- What you have to do
Rewrite the data from its beginning through the line containing "4) Working from part to whole", that line included, with every instance of "precision" replaced by "accuracy" and nothing else changed.

- Excerpted records
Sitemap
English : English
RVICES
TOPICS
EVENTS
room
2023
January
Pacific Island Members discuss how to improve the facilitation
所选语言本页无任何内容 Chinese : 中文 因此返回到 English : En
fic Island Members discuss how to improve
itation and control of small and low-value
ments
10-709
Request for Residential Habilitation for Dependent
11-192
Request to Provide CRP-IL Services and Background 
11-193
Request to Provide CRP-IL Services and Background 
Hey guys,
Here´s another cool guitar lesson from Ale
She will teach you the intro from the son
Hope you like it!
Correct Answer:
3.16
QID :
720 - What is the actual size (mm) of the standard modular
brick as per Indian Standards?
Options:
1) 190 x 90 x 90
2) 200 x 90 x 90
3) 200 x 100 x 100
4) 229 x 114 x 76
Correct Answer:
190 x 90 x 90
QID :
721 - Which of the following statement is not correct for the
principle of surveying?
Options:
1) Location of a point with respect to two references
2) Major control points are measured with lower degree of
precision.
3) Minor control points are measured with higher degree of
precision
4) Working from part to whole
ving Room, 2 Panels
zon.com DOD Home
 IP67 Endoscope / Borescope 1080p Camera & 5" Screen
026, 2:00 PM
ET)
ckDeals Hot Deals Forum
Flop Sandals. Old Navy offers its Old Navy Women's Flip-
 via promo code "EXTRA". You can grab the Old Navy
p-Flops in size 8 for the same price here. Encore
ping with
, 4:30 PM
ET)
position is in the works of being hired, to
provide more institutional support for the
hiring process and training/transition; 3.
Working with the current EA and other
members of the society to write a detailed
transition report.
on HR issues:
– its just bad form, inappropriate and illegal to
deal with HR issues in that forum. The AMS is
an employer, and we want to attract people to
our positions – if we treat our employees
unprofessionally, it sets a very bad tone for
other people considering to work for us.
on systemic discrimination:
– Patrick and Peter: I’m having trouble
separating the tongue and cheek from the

- Output below
Sitemap
English : English
RVICES
TOPICS
EVENTS
room
2023
January
Pacific Island Members discuss how to improve the facilitation
所选语言本页无任何内容 Chinese : 中文 因此返回到 English : En
fic Island Members discuss how to improve
itation and control of small and low-value
ments
10-709
Request for Residential Habilitation for Dependent
11-192
Request to Provide CRP-IL Services and Background 
11-193
Request to Provide CRP-IL Services and Background 
Hey guys,
Here´s another cool guitar lesson from Ale
She will teach you the intro from the son
Hope you like it!
Correct Answer:
3.16
QID :
720 - What is the actual size (mm) of the standard modular
brick as per Indian Standards?
Options:
1) 190 x 90 x 90
2) 200 x 90 x 90
3) 200 x 100 x 100
4) 229 x 114 x 76
Correct Answer:
190 x 90 x 90
QID :
721 - Which of the following statement is not correct for the
principle of surveying?
Options:
1) Location of a point with respect to two references
2) Major control points are measured with lower degree of
accuracy.
3) Minor control points are measured with higher degree of
accuracy
4) Working from part to whole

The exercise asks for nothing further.